There are many conflicts inherent within modern politics: the fact that we bemoan the lack of young people in politics and yet berate young politicians as both inexperienced and careerist; our desire for more ‘normal’ people in politics but our aversion to paying a wage that would enable less affluent people to afford to enter politics; the list could go on and on. The biggest problem in the modern era, however, is that politics has become about the leaders rather than the policies, the parties, and the candidates.
Policies and representatives have become somewhat of an afterthought when deciding which party to vote for – instead, as the rise of the debates between party leaders during election campaigns attest to, we have descended into a situation where many voters are voting based on whom they want to be Prime Minister, as opposed to which MP they want to represent them and which party they want to be in government. This is, fundamentally, why people mistakenly refer to Theresa May as being ‘unelected’.
The truth is that no Prime Minister is actually elected by the public (or at least not by all of the public). David Cameron was not made Prime Minister by virtue of a ballot of the whole country, but more he was elected as an MP by the people of Witney and made PM by the fact that a majority of constituencies elected MPs of his party to Parliament. The principle of primus inter pares forms the basis of British politics – that is, that our leaders are elected by the representatives that we send to Westminster.
Theresa May was elected by a majority of her party colleagues and is therefore not an ‘unelected Prime Minister’. The only reason she may be considered unelected is if people voted for the person leading a party at the ballot box, rather than the person representing them – after all, only 58,482 people had David Cameron’s name on their ballot paper.
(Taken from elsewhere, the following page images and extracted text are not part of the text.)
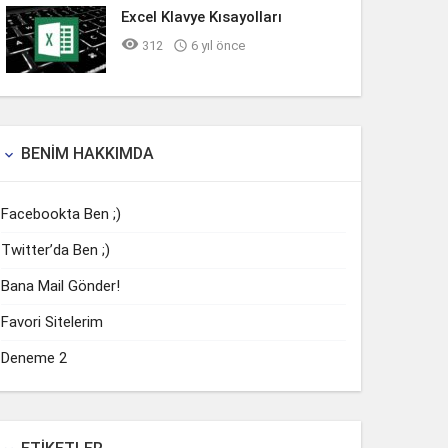
Excel Klavye Kısayolları

312

6 yıl önce
BENIM HAKKIMDA

Facebookta Ben ;)
Twitter’da Ben ;)
Bana Mail Gönder!
Favori Sitelerim
Deneme 2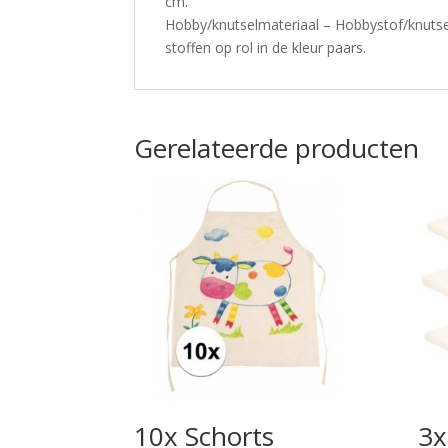
cm.
Hobby/knutselmateriaal – Hobbystof/knutse
stoffen op rol in de kleur paars.
Gerelateerde producten
10x Schorts
3x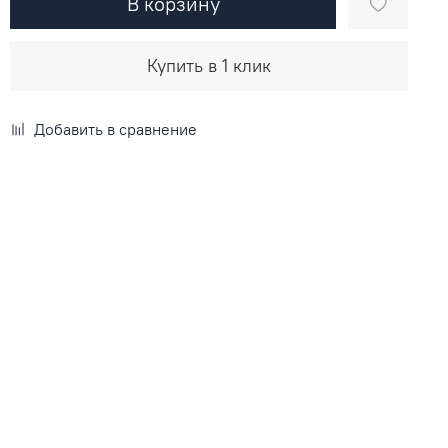
В корзину
Купить в 1 клик
Добавить в сравнение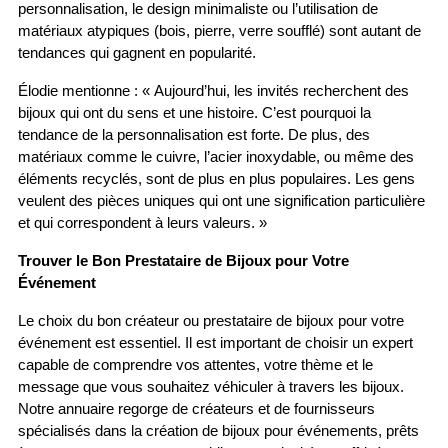
personnalisation, le design minimaliste ou l’utilisation de 
matériaux atypiques (bois, pierre, verre soufflé) sont autant de 
tendances qui gagnent en popularité.
Élodie mentionne : « Aujourd’hui, les invités recherchent des 
bijoux qui ont du sens et une histoire. C’est pourquoi la 
tendance de la personnalisation est forte. De plus, des 
matériaux comme le cuivre, l’acier inoxydable, ou même des 
éléments recyclés, sont de plus en plus populaires. Les gens 
veulent des pièces uniques qui ont une signification particulière 
et qui correspondent à leurs valeurs. »
Trouver le Bon Prestataire de Bijoux pour Votre 
Événement
Le choix du bon créateur ou prestataire de bijoux pour votre 
événement est essentiel. Il est important de choisir un expert 
capable de comprendre vos attentes, votre thème et le 
message que vous souhaitez véhiculer à travers les bijoux. 
Notre annuaire regorge de créateurs et de fournisseurs 
spécialisés dans la création de bijoux pour événements, prêts 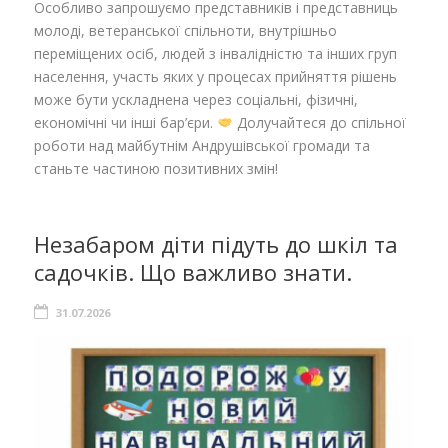
Особливо запрошуємо представників і представниць
молоді, ветеранської спільноти, внутрішньо
переміщених осіб, людей з інвалідністю та інших груп
населення, участь яких у процесах прийняття рішень
може бути ускладнена через соціальні, фізичні,
економічні чи інші бар’єри.
Долучайтеся до спільної
роботи над майбутнім Андрушівської громади та
станьте частиною позитивних змін!
Незабаром діти підуть до шкіл та
садочків. Що важливо знати.
31.07.2026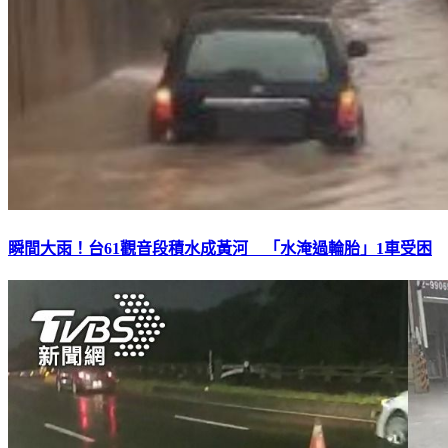
瞬間大雨！台61觀音段積水成黃河 「水淹過輪胎」1車受困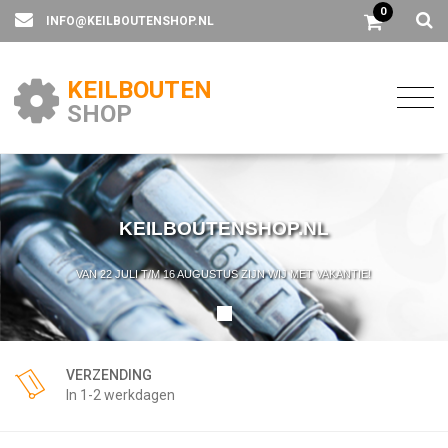
0
INFO@KEILBOUTENSHOP.NL
KEILBOUTEN
SHOP
KEILBOUTENSHOP.NL
VAN 22 JULI T/M 16 AUGUSTUS ZIJN WIJ MET VAKANTIE!
VERZENDING
In 1-2 werkdagen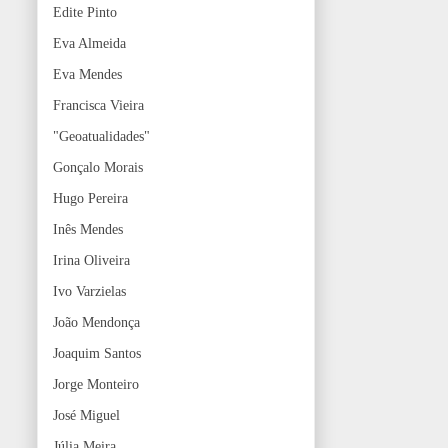
Edite Pinto
Eva Almeida
Eva Mendes
Francisca Vieira
"Geoatualidades"
Gonçalo Morais
Hugo Pereira
Inês Mendes
Irina Oliveira
Ivo Varzielas
João Mendonça
Joaquim Santos
Jorge Monteiro
José Miguel
Júlia Meira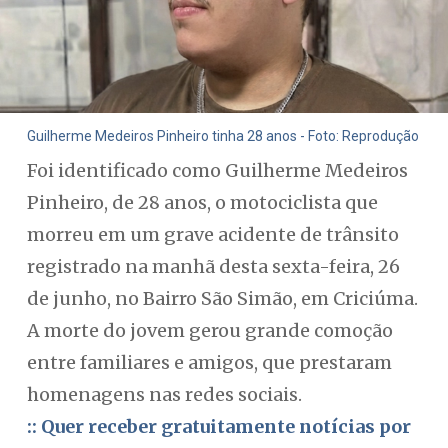
Guilherme Medeiros Pinheiro tinha 28 anos - Foto: Reprodução
Foi identificado como Guilherme Medeiros
Pinheiro, de 28 anos, o motociclista que
morreu em um grave acidente de trânsito
registrado na manhã desta sexta-feira, 26
de junho, no Bairro São Simão, em Criciúma.
A morte do jovem gerou grande comoção
entre familiares e amigos, que prestaram
homenagens nas redes sociais.
:: Quer receber gratuitamente notícias por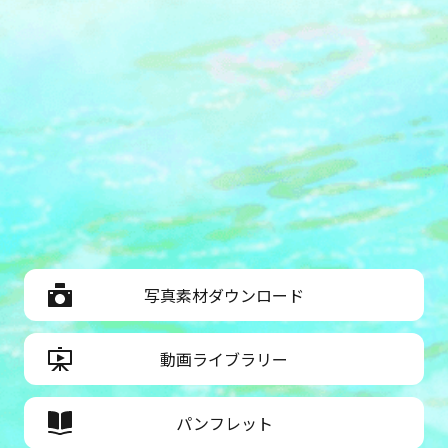
写真素材ダウンロード
動画ライブラリー
パンフレット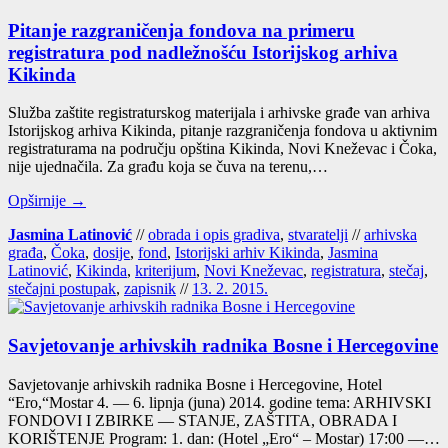
Pitanje razgraničenja fondova na primeru
registratura pod nadležnošću Istorijskog arhiva
Kikinda
Služ­ba zašti­te regis­tra­tur­skog mate­ri­ja­la i arhiv­ske gra­đe van arhi­va
Isto­rij­skog arhi­va Kikin­da, pita­nje raz­gra­ni­če­nja fon­do­va u aktiv­nim
regis­tra­tu­ra­ma na podru­čju opšti­na Kikin­da, Novi Kne­že­vac i Čoka,
nije ujed­na­či­la. Za gra­đu koja se čuva na tere­nu,…
Opširnije →
Jasmina Latinović
//
obrada i opis gradiva
,
stvaratelji
//
arhivska
građa
,
Čoka
,
dosije
,
fond
,
Istorijski arhiv Kikinda
,
Jasmina
Latinović
,
Kikinda
,
kriterijum
,
Novi Kneževac
,
registratura
,
stečaj
,
stečajni postupak
,
zapisnik
//
13. 2. 2015.
Savjetovanje arhivskih radnika Bosne i Hercegovine
Savje­to­va­nje arhiv­skih rad­ni­ka Bos­ne i Her­ce­go­vi­ne, Hotel
“Ero,“Mostar 4. — 6. lip­nja (juna) 2014. godi­ne tema: ARHIVSKI
FONDOVI I ZBIRKE — STANJE, ZAŠTITA, OBRADA I
KORIŠTENJE Pro­gram: 1. dan: (Hotel „Ero“ – Mos­tar) 17:00 —…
This cult of personality that has developed around our leaders raises interesting questions – after all, if we view electing our local representatives as a means of electing a national leader, won’t that mean that woeful MPs will not be held to account? If we prefer electing a PM to a local representative, should we introduce some sort of list based system of election? Or perhaps separate the executive from the legislature?
Either of those options wouldn’t seem to be a basis for ensuring efficient policy-making – in the former case, it makes it difficult to ensure that our representatives deliver on their promises; in the latter we could end up with the sort of deadlock we see in the American system.
Yet, do we have a problem? Aside from the rhetoric thrown out by opposition parties indicating that a Prime Minister who takes over without a General Election is unelected, the culture of modern politics could be beginning to move away from being leader-dominated. Labour voters may be forced to choose between their policies and local representatives, and their leader – the winner of that particular battle could shape how much the leader dominates the future of British politics.
As with the coalition, when cries of, ‘They have no mandate!’ filled the media, assertions that Theresa May has no mandate are in essence a misunderstanding of representative democracy. To paraphrase Edmund Burke, when one elects their MP, they then represent them using their industry and their judgement – thus it doesn’t matter who the leadership is, if you have an MP able to stand up for your interests.
In a representative democracy like Britain, Theresa May and the Parliament we elected in 2015 have a mandate to pass the laws and regulations they see fit, just as we have the right to lobby them to act in a certain way. Mrs May is not unelected, she is simply the new first among equals – a principle that always guides the steady hand of British democracy through restive waters.